Chani, Thanks for your post about your mother. (That photo looks amazingly like my first wife when she was young) anyway, I wanted to tell you that my mother was a rager, raging against everyone around her. I left home the day after my high school graduation and seldom returned. Before she died of Parkinsons in 1996, I visited my mother. She sat alone in the room, shrunken and misshappen from the horrible disease that imprisoned her within her frozen body. I sat before her and held her hand and told her how sorry I was that we had never known each other, that I was fine and that I loved her. She was unbale to move or speak, but she squeezed my hand twice and a tear rolled down her cheek. She had heard me and I was thankful that we had that moment before she left. My brother and sister agree that she paid the price for all of those terrible years we knew her, she paid in ways that even I think were cruel and unusual punishment.

thailandchani said...

Susan, just remember this: you don't *have* to go there. You don't *have* to be around people who suck the life out of you. You don't *have* to be around people who don't treat you with respect and love. Please excuse my being so presumptuous. Intuitively, that is what came up for me to tell you. :)

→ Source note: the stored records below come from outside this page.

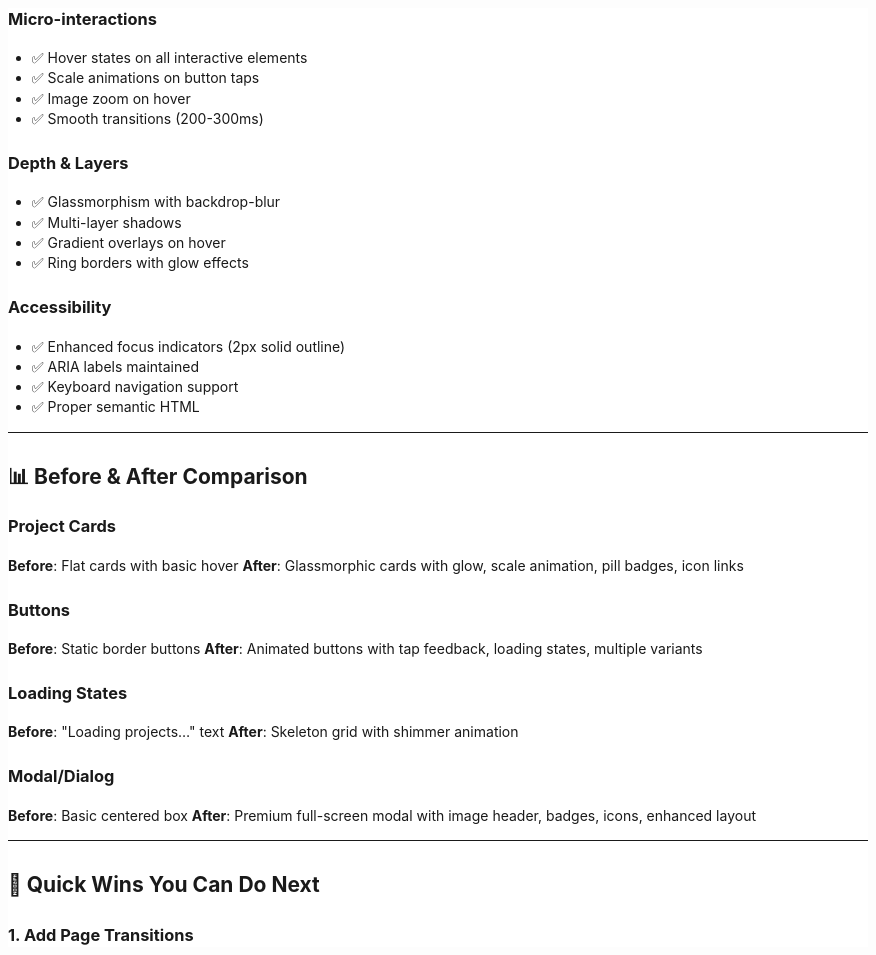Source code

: ### Micro-interactions

- ✅ Hover states on all interactive elements
- ✅ Scale animations on button taps
- ✅ Image zoom on hover
- ✅ Smooth transitions (200-300ms)

### Depth & Layers

- ✅ Glassmorphism with backdrop-blur
- ✅ Multi-layer shadows
- ✅ Gradient overlays on hover
- ✅ Ring borders with glow effects

### Accessibility

- ✅ Enhanced focus indicators (2px solid outline)
- ✅ ARIA labels maintained
- ✅ Keyboard navigation support
- ✅ Proper semantic HTML

---

## 📊 Before & After Comparison

### Project Cards

**Before**: Flat cards with basic hover
**After**: Glassmorphic cards with glow, scale animation, pill badges, icon links

### Buttons

**Before**: Static border buttons
**After**: Animated buttons with tap feedback, loading states, multiple variants

### Loading States

**Before**: "Loading projects…" text
**After**: Skeleton grid with shimmer animation

### Modal/Dialog

**Before**: Basic centered box
**After**: Premium full-screen modal with image header, badges, icons, enhanced layout

---

## 🚀 Quick Wins You Can Do Next

### 1. **Add Page Transitions**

Stephen, I'm really glad you were able to do something to make your mother's passing easier. She must have done something right to be deserving of that? :)


Peace all,


meno said...

I am so sorry that your mother could never accept you for you. You did what you had to do. I am just sorry that it hurts so much.

Mad said...

As I said in my post, my relationship with my mother had its troubles. What I never questioned from her, though, was her love or honest sacrifice for me just as I have never questioned my love for her.

I am sorry, deeply sorry, that you did not have that kind of relationship with your mother.

anonymous said...


I am in tears reading your blog as it sounds too familiar. I am finding strength from your words. I have recently ended the relationship with my mother because I can't continue to take the abuse from her anymore. Thank you for sharing your story. I hope the grieving gets easier as time passes.